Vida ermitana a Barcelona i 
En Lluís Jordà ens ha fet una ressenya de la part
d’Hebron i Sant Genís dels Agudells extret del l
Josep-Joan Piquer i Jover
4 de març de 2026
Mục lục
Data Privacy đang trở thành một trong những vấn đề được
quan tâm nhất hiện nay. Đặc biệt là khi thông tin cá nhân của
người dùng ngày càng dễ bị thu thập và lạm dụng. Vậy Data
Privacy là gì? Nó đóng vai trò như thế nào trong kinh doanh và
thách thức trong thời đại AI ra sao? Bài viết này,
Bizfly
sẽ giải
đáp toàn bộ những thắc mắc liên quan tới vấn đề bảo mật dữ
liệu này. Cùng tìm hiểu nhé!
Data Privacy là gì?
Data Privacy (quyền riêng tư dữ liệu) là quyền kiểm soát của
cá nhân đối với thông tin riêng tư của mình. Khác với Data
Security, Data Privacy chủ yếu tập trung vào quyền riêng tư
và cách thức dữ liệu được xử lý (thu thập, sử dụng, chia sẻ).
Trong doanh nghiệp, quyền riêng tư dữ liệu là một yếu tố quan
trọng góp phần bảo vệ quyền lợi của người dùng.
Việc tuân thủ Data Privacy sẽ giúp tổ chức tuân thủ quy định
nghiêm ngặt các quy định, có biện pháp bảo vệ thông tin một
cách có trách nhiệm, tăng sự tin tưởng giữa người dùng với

---+---

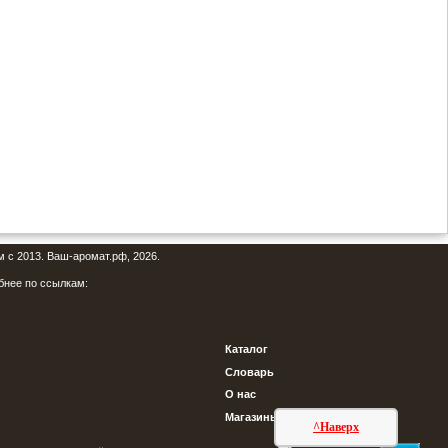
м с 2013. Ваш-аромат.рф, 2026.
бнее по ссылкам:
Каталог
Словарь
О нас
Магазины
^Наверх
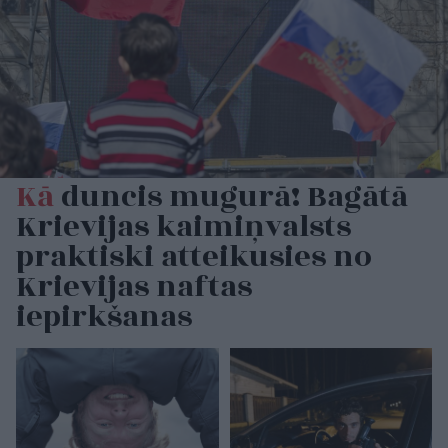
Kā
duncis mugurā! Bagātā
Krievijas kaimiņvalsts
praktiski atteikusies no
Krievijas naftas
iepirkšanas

---+---

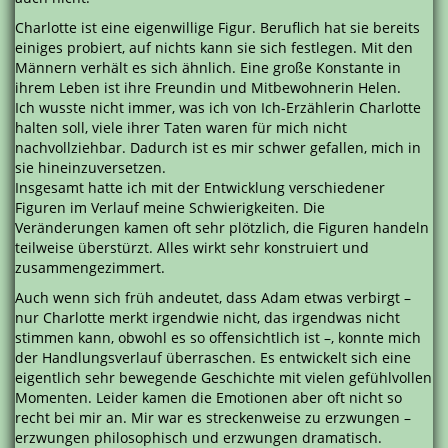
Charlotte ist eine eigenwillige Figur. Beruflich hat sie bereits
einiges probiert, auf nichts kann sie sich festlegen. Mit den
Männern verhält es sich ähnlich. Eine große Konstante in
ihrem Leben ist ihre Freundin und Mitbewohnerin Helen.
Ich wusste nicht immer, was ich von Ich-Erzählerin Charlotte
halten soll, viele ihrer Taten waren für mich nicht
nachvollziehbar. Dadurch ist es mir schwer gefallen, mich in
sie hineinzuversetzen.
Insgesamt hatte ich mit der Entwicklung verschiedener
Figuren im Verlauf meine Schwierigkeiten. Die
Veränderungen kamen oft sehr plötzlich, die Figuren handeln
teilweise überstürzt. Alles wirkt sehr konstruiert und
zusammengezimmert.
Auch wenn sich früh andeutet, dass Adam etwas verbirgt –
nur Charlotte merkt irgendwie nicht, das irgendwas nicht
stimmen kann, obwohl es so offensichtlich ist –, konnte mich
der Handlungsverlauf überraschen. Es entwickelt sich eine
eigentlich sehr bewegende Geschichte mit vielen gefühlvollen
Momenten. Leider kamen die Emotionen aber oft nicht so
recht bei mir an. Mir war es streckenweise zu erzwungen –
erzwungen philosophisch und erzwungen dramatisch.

---+---

▶ [Goal of the exercise]
Look through the material above and print exactly the lines from the one containing "Insgesamt hatte ich" to the one containing "erzwungen philosophisch und", both included, and nothing more.

▶ [Expected answer]
Insgesamt hatte ich mit der Entwicklung verschiedener
Figuren im Verlauf meine Schwierigkeiten. Die
Veränderungen kamen oft sehr plötzlich, die Figuren handeln
teilweise überstürzt. Alles wirkt sehr konstruiert und
zusammengezimmert.
Auch wenn sich früh andeutet, dass Adam etwas verbirgt –
nur Charlotte merkt irgendwie nicht, das irgendwas nicht
stimmen kann, obwohl es so offensichtlich ist –, konnte mich
der Handlungsverlauf überraschen. Es entwickelt sich eine
eigentlich sehr bewegende Geschichte mit vielen gefühlvollen
Momenten. Leider kamen die Emotionen aber oft nicht so
recht bei mir an. Mir war es streckenweise zu erzwungen –
erzwungen philosophisch und erzwungen dramatisch.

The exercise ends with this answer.